Dourlinski annonce à Lodoïska que son amant est son prisonnier. Réunis, ils déclarent préférer mourir que de céder au tyran. Mais ce dernier exerce sur Lodoïska un odieux chantage, en prétendant que son père est mort . Elle s’offre en sacrifice pour que vive son amant. A ce moment on entend des coups de canon. Tzitzikan arrive, le château est incendié. Lodoïska est sauvée avant que la tour ne s’écroule, Tzitzikan arrache un couteau des mains de Dourlinski qui s’apprête à tuer Floreski.
Tout est bien qui finit bien: Sous l’oeil attendri de Tzitzikan, les amants se retrouvent et savourent le bonheur retrouvé.
Evidemment, on ne s’attardera pas sur un livret particulièrement faible, plein de bons sentiments,avec des rebondissements attendus, des sauvetages à propos, sans grand intérêt.
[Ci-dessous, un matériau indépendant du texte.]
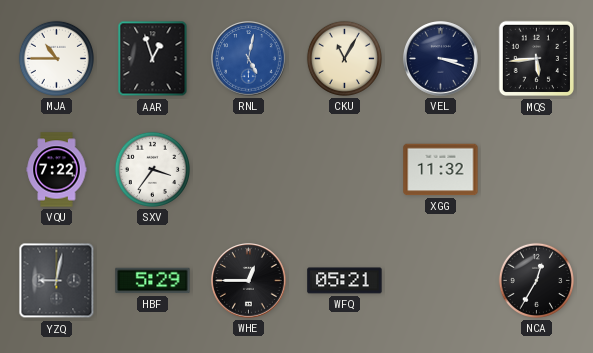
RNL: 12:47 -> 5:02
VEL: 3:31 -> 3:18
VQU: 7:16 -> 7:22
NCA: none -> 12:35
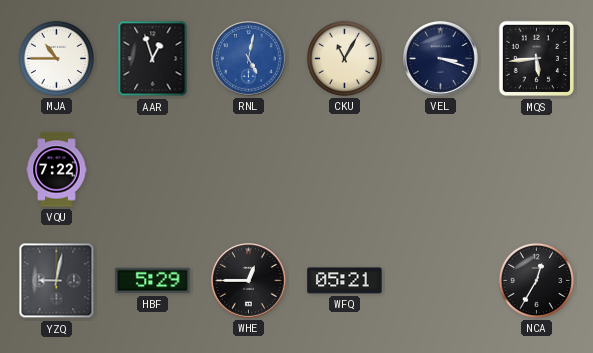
SXV: 3:36 -> none
XGG: 11:32 -> none
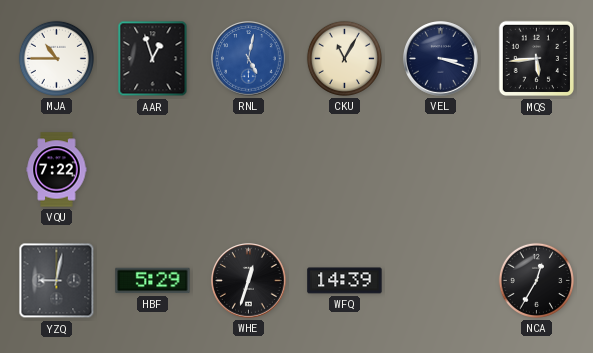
WHE: 12:45 -> 12:33
WFQ: 05:21 -> 14:39
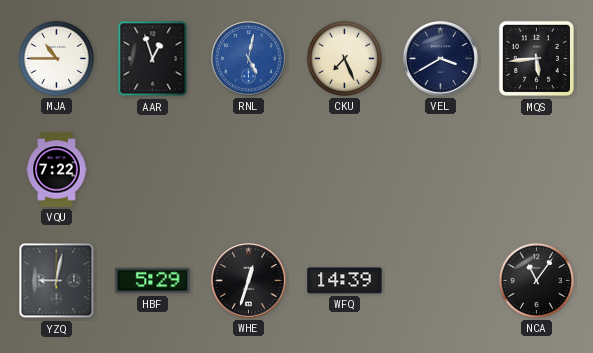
CKU: 11:05 -> 7:26
VEL: 3:18 -> 3:40
NCA: 12:35 -> 11:06
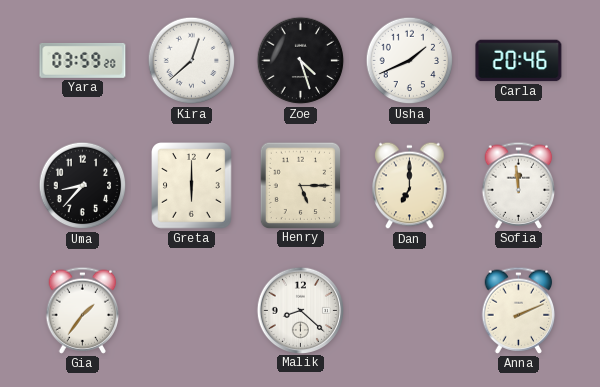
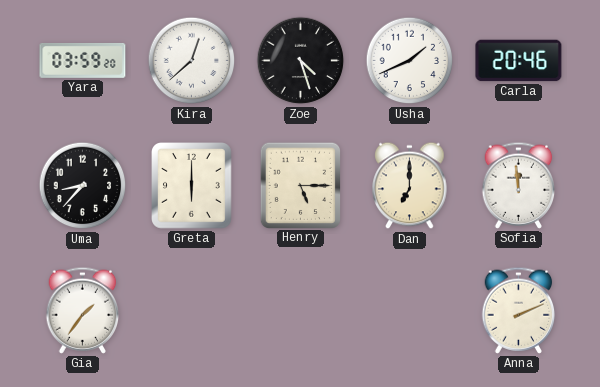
Malik: 8:22 -> none
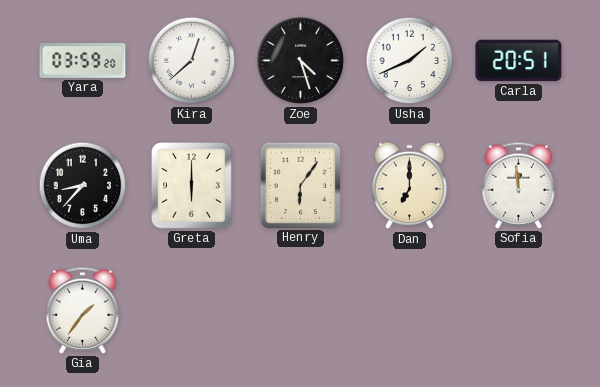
Carla: 20:46 -> 20:51
Henry: 5:15 -> 6:06
Anna: 2:11 -> none
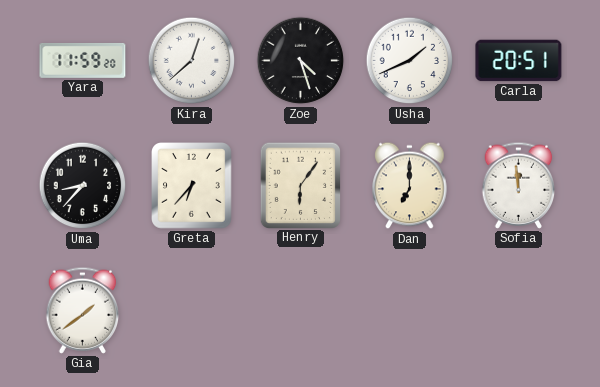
Yara: 03:59 -> 11:59
Greta: 6:00 -> 6:37
Gia: 1:36 -> 1:39
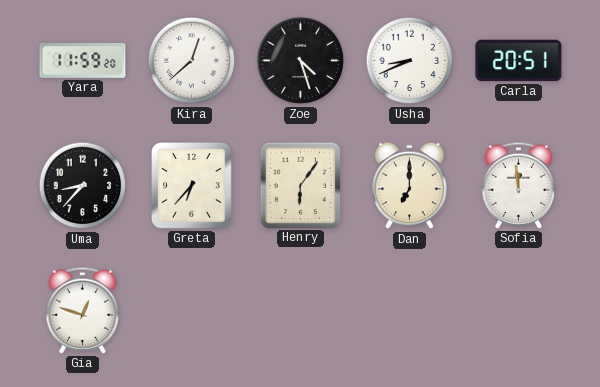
Usha: 1:41 -> 8:41
Gia: 1:39 -> 12:48
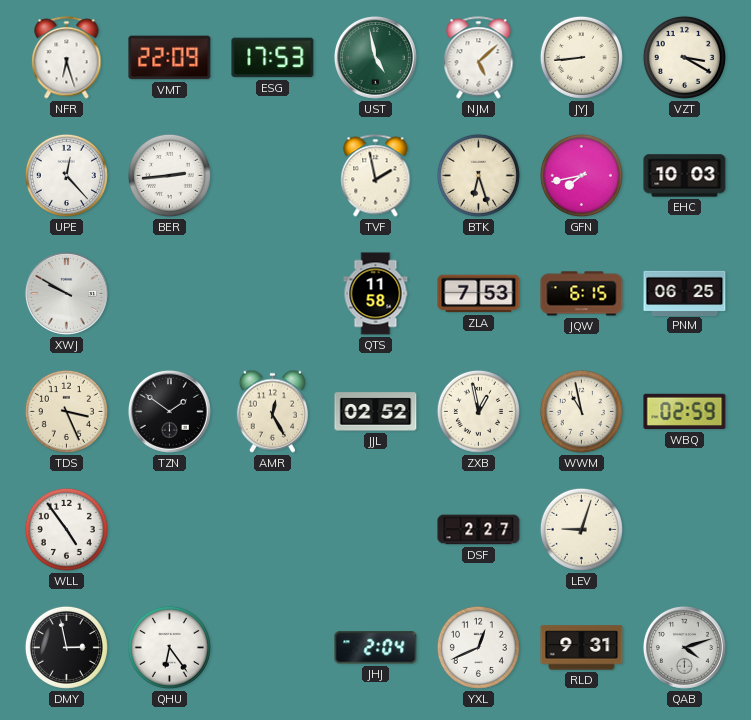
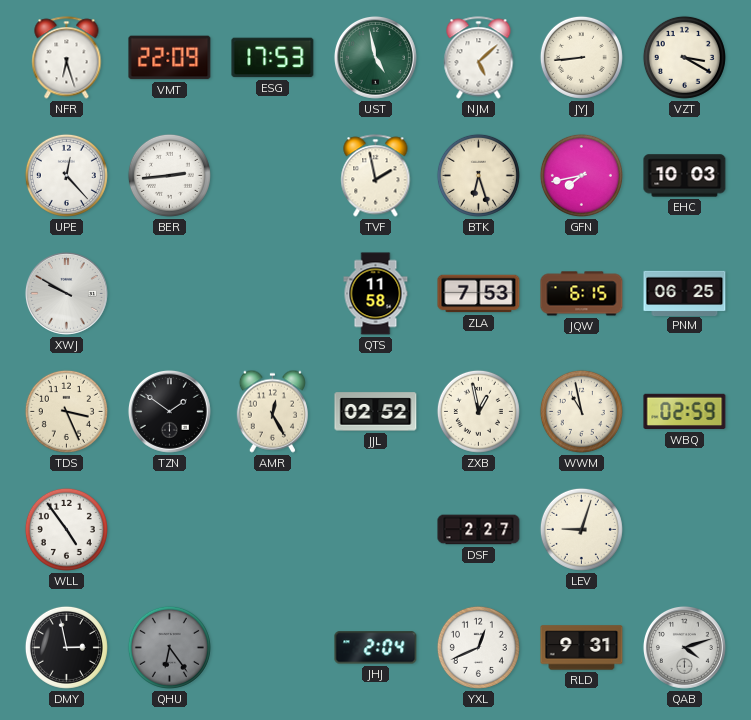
QHU dial: white -> grey
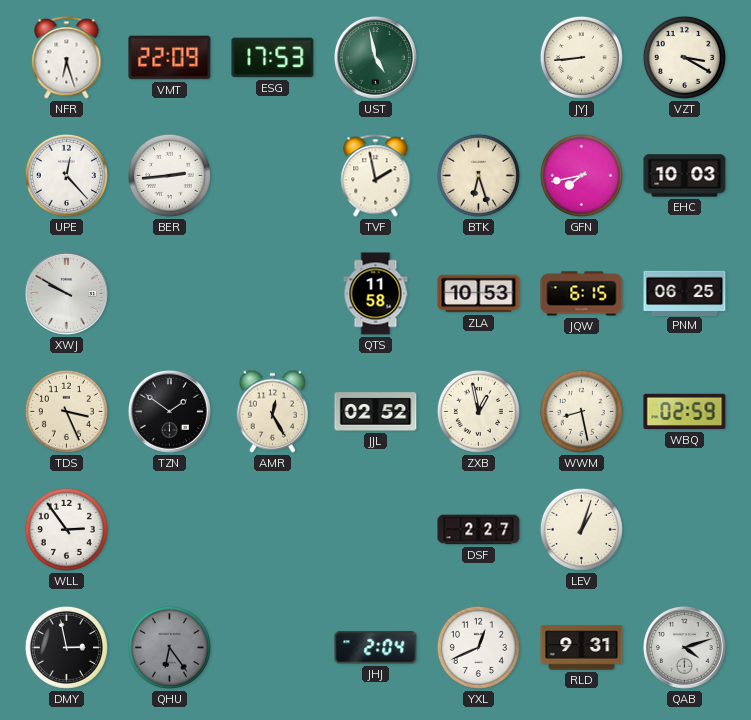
NJM: 5:08 -> none
ZLA: 7:53 -> 10:53
WWM: 10:58 -> 8:28
WLL: 4:54 -> 2:54
LEV: 9:03 -> 1:03
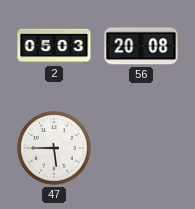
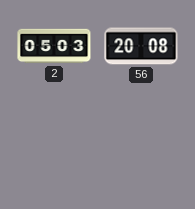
47: 5:45 -> none
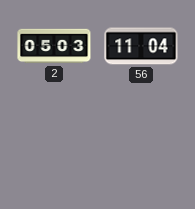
56: 20:08 -> 11:04
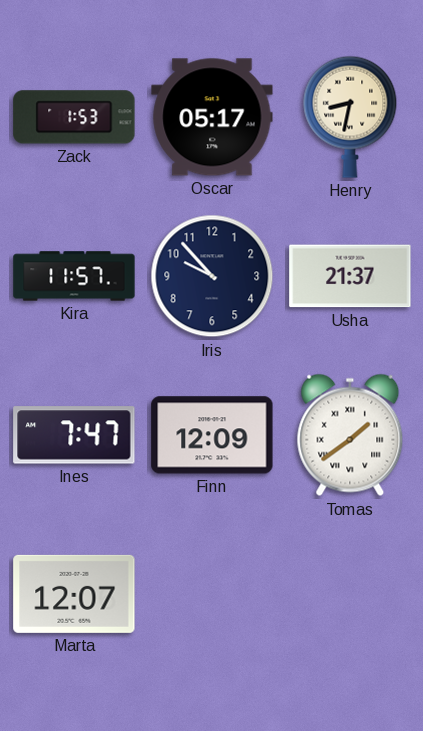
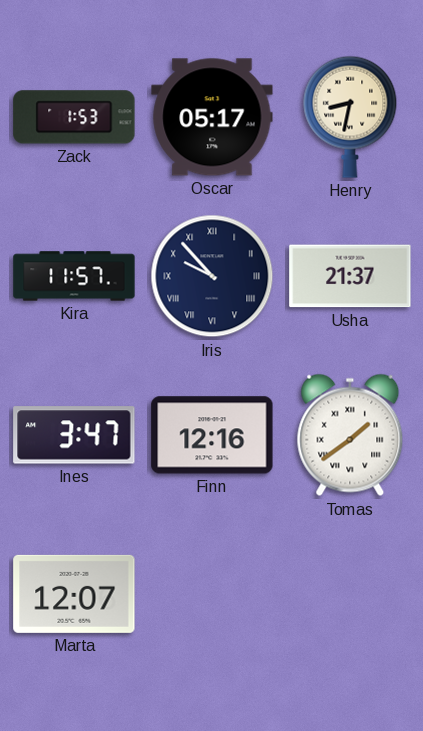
Iris numerals: Arabic -> Roman
Ines: 7:47 -> 3:47
Finn: 12:09 -> 12:16
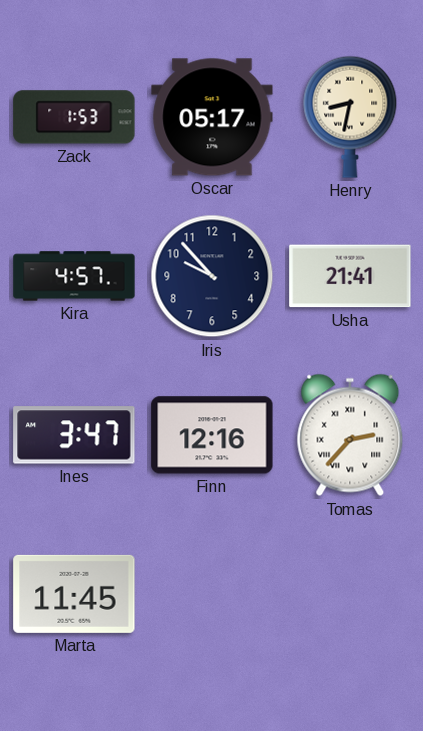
Kira: 11:57 -> 4:57
Iris numerals: Roman -> Arabic
Usha: 21:37 -> 21:41
Tomas: 1:39 -> 2:37
Marta: 12:07 -> 11:45
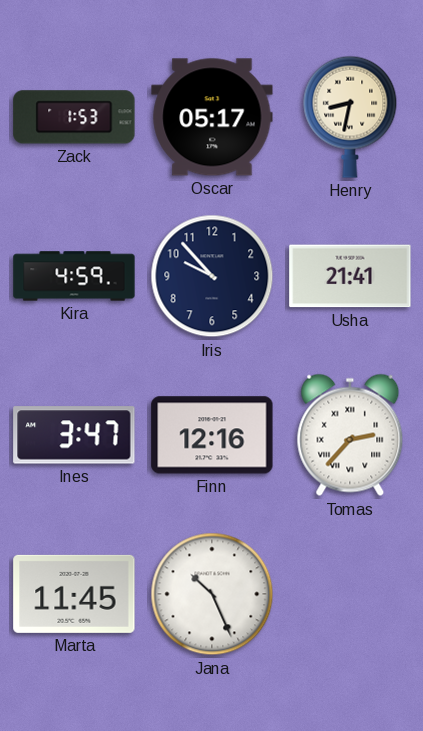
Kira: 4:57 -> 4:59
Jana: none -> 10:26
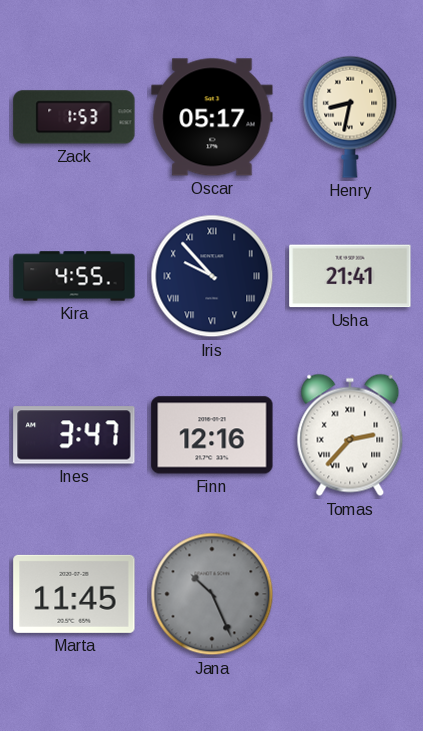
Kira: 4:59 -> 4:55
Iris numerals: Arabic -> Roman
Jana dial: white -> grey
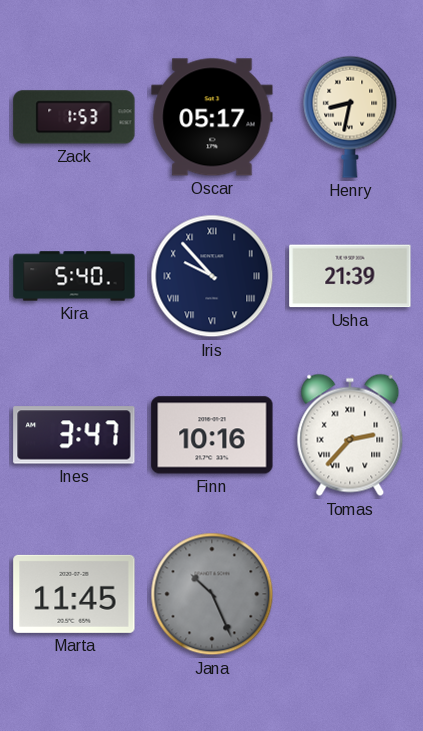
Kira: 4:55 -> 5:40
Usha: 21:41 -> 21:39
Finn: 12:16 -> 10:16
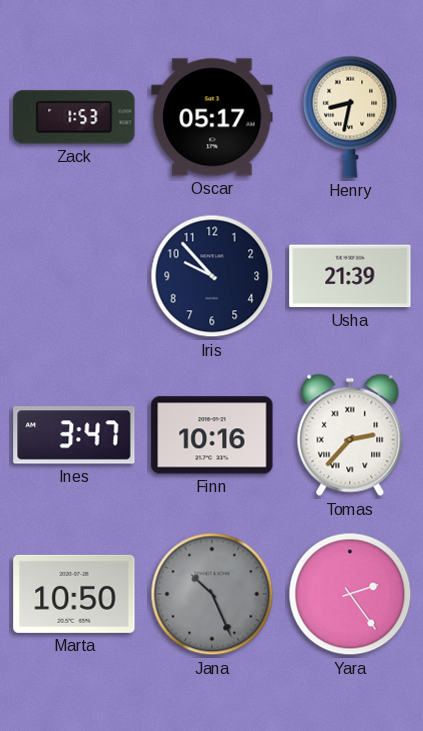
Kira: 5:40 -> none
Iris numerals: Roman -> Arabic
Marta: 11:45 -> 10:50
Yara: none -> 2:24
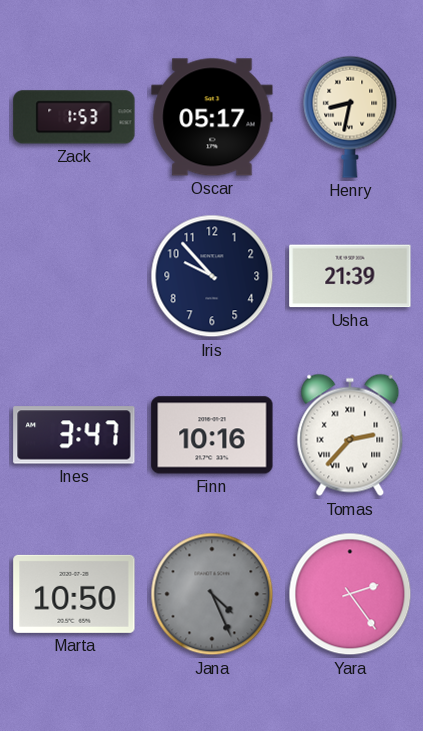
Jana: 10:26 -> 4:26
Musicalement, deux ténors (Tzitzikan, plus dramatique, Floreski, plus lyrique) un soprano colorature, un baryton (Varbel) et u n baryton basse (Dourlinski) et des dialogues importants pour l’histoire (j’ai lu qu’ils avaient été à peu près coupés aux Champs Elysées cet automne, ce qui est une erreur). Une musique très symphonique, épique (avec l’exception de l’air de Lodoïska au deuxième acte), musique libérée de Gluck quelquefois bien proche de Beethoven, avec des allusions claires à Mozart (finale de l’ouverture), très novatrice pour l’époque. On entend le futur Beethoven, c’est très clair, au point que quelquefois on pourrait confondre (dans des auditions à l’aveugle). Ce n’est pas trop difficile à chanter, mais demande justement des voix de très grand niveau.
La production de la Scala fut sans doute un des plus grands moments de l’ère Muti. Le Maestro napolitain est éblouissant à la tête d’un orchestre de la Scala en très grande forme. On sent sa volonté de réimposer cette musique injustement tombée dans l’oubli : dynamisme, éclat, énergie rappellent le Muti fulgurant des années 70. Une absolue merveille.
Si aujourd’hui on n’aurait aucune peine à distribuer Lodoïska (Dessay, Manfrino, Massis pourraient chez les françaises prendre ce rôle) ni même Floreski ou Tzitzikan, à l’époque ce fut plus difficile, d’autant que chacun se débrouille avec un français souvent hésitant (Shimell). Thomas Moser est un Tzitzikan honorable, Bernard Lombardo, seul français de la distribution, est très pâle en Floreski, un rôle qui exige un soufle épique, Devia est impériale mais on ne comprend pas un traitre mot quand elle chante. Cela reste quand même très honnête.